▸ **What the task asks**
Reproduce everything in the entries below from the line containing "left ankle: (121, 481, 20)" down to the line containing "right ankle: (610, 396, 21)", keeping both of those lines and changing nothing.

= Beginning of Section =

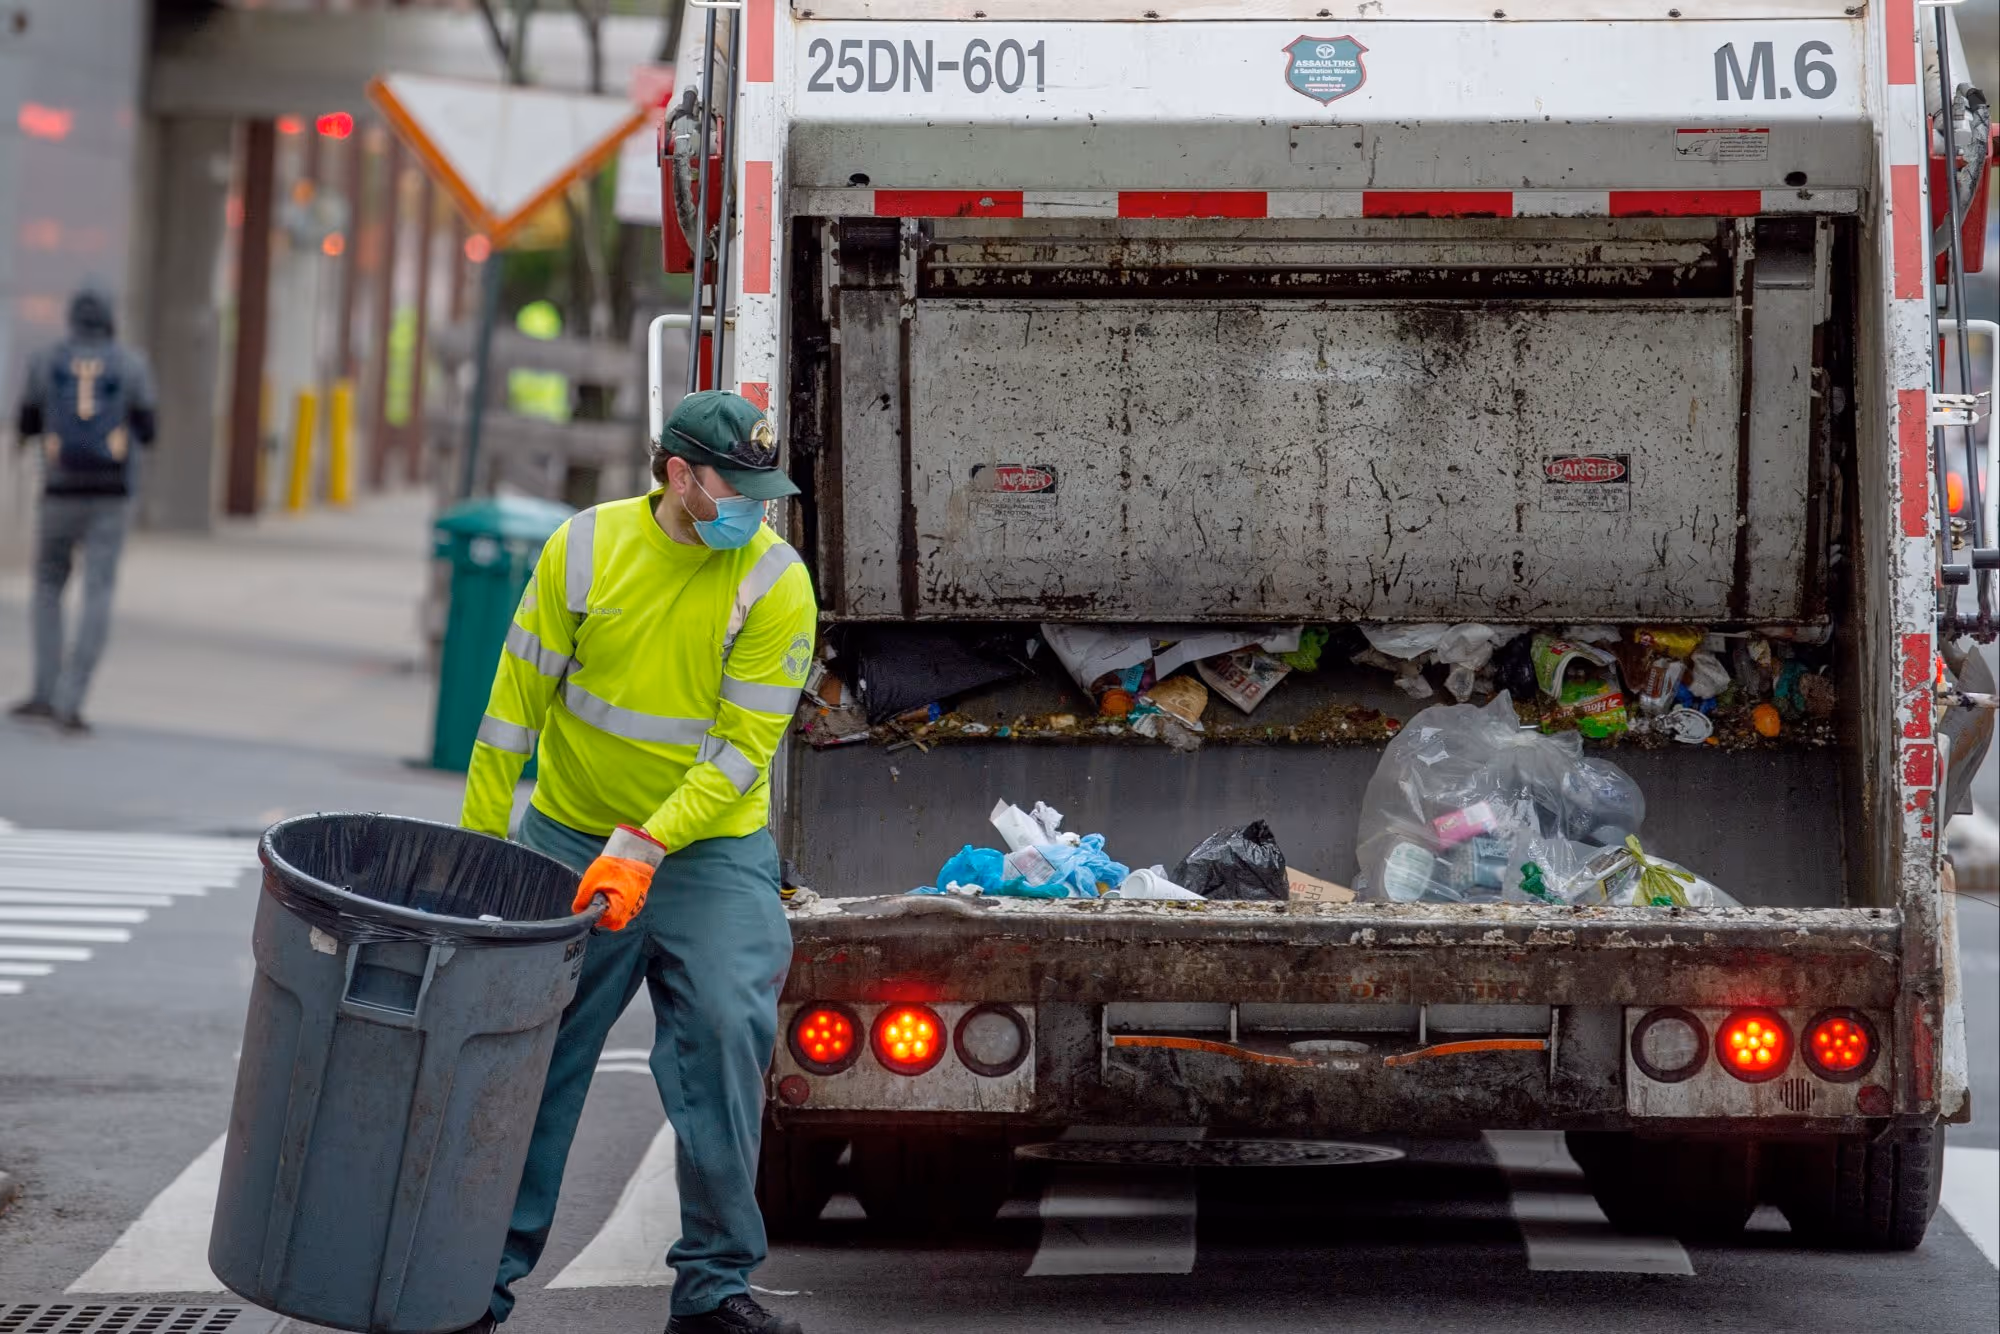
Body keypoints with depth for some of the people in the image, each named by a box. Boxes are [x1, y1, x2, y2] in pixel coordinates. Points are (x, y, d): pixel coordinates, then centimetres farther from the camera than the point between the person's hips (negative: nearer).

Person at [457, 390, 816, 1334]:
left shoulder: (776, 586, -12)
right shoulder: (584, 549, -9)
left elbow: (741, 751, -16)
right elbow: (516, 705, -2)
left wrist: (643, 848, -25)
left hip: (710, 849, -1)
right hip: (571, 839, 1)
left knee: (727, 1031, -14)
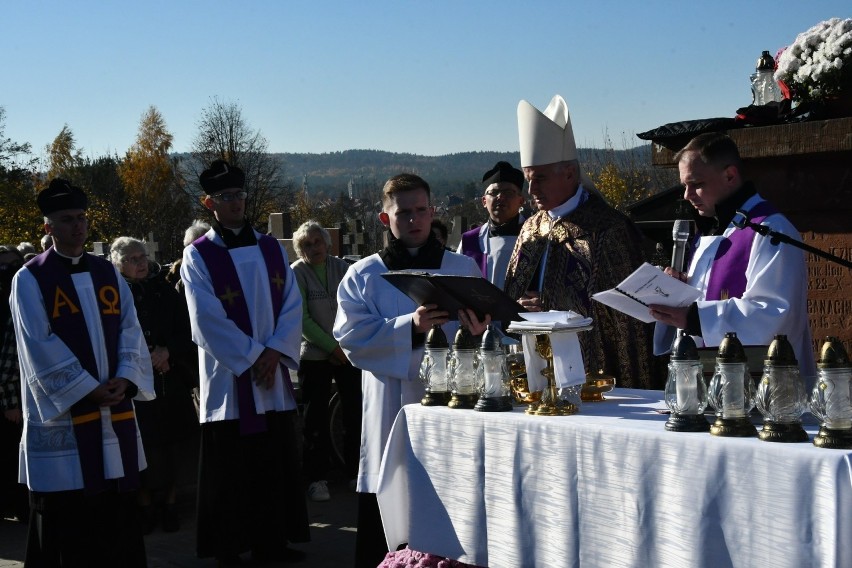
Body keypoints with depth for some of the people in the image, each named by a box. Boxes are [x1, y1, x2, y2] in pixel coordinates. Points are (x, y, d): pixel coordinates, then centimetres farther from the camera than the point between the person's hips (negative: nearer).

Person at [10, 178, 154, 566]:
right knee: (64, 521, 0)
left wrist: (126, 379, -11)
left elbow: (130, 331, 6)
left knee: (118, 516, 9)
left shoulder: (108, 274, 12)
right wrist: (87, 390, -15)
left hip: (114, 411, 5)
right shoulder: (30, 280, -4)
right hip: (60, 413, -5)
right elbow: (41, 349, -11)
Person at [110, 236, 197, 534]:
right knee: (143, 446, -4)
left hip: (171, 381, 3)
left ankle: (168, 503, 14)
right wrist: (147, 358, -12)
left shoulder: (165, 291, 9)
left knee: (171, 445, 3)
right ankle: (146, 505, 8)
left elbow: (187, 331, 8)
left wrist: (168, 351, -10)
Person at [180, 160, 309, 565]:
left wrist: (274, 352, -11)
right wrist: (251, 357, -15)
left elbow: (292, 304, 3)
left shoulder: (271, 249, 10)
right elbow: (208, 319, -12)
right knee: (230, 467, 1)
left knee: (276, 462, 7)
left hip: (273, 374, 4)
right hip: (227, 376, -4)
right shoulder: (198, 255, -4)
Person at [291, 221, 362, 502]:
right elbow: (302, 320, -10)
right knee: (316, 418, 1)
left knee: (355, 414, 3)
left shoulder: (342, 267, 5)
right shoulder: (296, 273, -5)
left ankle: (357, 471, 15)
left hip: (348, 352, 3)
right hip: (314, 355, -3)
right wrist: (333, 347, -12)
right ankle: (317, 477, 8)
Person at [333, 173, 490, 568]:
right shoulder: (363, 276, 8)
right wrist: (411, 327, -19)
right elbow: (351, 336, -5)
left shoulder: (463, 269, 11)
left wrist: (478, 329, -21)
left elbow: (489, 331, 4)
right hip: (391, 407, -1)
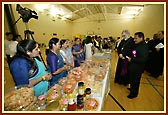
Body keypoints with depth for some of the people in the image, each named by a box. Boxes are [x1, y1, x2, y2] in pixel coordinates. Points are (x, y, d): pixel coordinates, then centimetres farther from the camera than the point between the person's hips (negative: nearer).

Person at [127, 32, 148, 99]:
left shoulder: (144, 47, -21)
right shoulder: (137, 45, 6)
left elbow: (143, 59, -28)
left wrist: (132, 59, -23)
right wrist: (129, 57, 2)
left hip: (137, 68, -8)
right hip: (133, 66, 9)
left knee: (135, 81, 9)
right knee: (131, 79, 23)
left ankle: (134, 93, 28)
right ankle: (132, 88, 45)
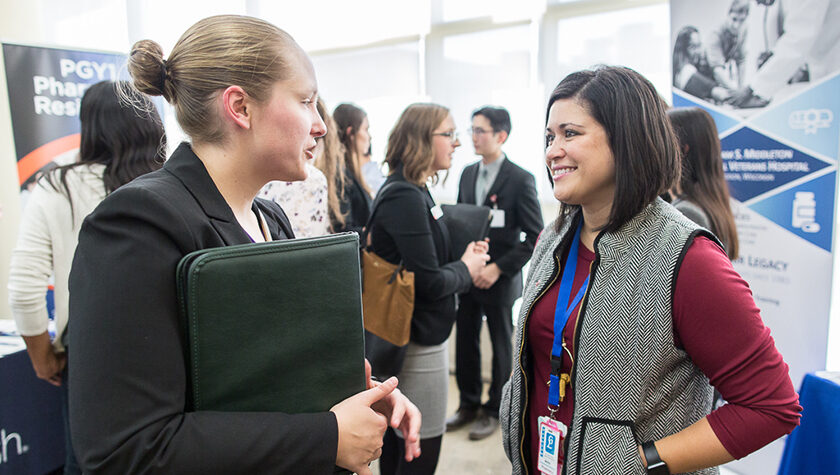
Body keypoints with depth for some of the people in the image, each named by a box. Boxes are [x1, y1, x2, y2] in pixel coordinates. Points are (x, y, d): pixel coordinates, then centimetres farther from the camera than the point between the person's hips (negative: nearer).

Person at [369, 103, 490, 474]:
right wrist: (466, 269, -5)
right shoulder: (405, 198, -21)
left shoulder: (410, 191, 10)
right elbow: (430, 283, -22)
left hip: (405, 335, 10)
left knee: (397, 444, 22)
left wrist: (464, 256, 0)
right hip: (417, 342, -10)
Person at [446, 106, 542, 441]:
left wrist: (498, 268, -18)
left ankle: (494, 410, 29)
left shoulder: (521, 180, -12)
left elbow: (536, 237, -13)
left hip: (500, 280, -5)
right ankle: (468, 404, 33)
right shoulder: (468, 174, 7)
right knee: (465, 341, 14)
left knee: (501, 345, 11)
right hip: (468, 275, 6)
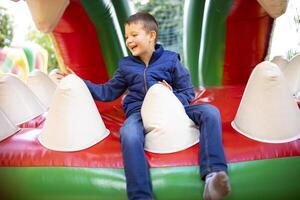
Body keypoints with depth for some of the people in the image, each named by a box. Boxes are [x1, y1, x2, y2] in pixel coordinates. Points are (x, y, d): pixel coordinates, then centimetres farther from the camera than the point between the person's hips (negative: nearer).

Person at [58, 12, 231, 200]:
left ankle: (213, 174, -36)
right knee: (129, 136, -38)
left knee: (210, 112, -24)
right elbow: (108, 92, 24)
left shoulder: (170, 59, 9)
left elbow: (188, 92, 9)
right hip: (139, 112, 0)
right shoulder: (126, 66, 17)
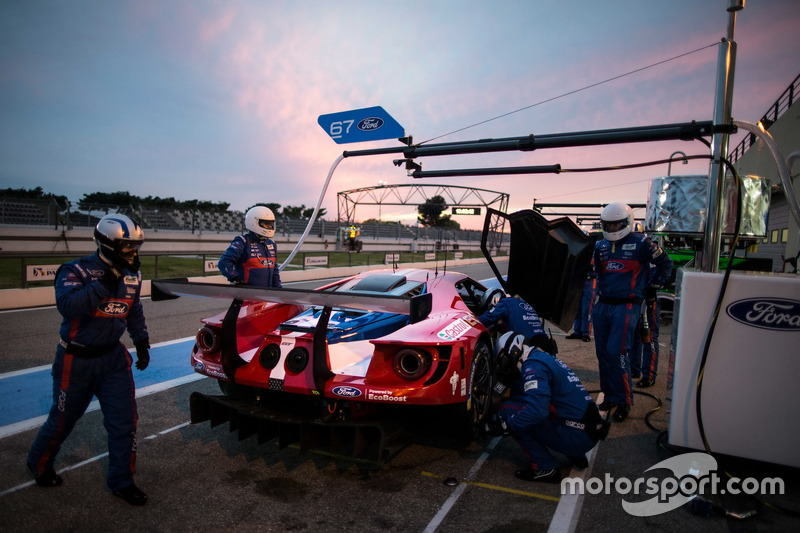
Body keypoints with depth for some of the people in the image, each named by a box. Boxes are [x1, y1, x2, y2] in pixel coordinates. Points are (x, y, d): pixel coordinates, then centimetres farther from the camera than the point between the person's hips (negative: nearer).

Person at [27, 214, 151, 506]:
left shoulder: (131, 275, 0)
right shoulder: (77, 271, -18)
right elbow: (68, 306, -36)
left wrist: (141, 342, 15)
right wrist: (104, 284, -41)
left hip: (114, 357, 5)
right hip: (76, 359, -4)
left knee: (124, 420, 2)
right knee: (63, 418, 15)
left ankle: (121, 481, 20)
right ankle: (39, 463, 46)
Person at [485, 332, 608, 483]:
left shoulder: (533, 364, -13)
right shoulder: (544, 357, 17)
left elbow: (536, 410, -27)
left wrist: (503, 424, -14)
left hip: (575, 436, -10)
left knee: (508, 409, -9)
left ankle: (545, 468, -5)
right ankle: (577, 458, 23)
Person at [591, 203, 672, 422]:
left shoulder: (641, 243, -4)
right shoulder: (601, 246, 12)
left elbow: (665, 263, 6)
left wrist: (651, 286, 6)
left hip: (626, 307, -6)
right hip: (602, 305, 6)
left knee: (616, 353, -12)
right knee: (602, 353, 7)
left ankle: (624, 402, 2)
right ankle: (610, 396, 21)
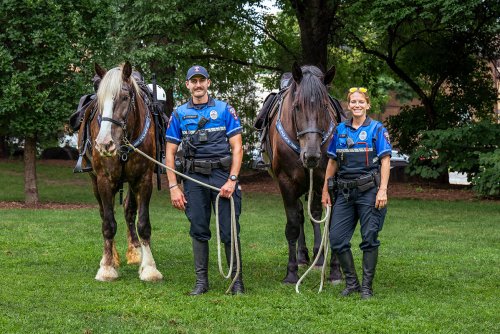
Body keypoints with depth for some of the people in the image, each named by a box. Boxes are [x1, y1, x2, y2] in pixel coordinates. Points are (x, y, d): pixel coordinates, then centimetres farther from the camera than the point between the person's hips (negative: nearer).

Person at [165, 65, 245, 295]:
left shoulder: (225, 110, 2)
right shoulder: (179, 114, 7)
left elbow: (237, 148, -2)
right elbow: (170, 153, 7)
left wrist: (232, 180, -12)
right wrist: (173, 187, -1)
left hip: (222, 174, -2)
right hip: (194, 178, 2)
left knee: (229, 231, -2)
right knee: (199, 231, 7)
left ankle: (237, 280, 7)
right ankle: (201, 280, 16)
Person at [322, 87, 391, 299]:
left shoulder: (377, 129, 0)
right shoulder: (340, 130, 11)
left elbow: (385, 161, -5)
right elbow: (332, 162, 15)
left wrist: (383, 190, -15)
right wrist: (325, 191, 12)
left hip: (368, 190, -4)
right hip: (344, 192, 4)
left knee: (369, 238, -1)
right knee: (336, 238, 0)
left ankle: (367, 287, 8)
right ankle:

= End of Section =

▸ **Result of the exercise**
left ankle: (121, 481, 20)
right ankle: (39, 463, 46)
Person at [485, 332, 608, 483]:
left shoulder: (533, 364, -13)
right shoulder: (544, 357, 17)
left elbow: (536, 410, -27)
left wrist: (503, 424, -14)
left hip: (575, 436, -10)
left knee: (508, 409, -9)
left ankle: (545, 468, -5)
right ankle: (577, 458, 23)
Person at [591, 203, 672, 422]:
left shoulder: (641, 243, -4)
right shoulder: (601, 246, 12)
left elbow: (665, 263, 6)
left wrist: (651, 286, 6)
left hip: (626, 307, -6)
right hip: (602, 305, 6)
left knee: (616, 353, -12)
right knee: (602, 353, 7)
left ankle: (624, 402, 2)
right ankle: (610, 396, 21)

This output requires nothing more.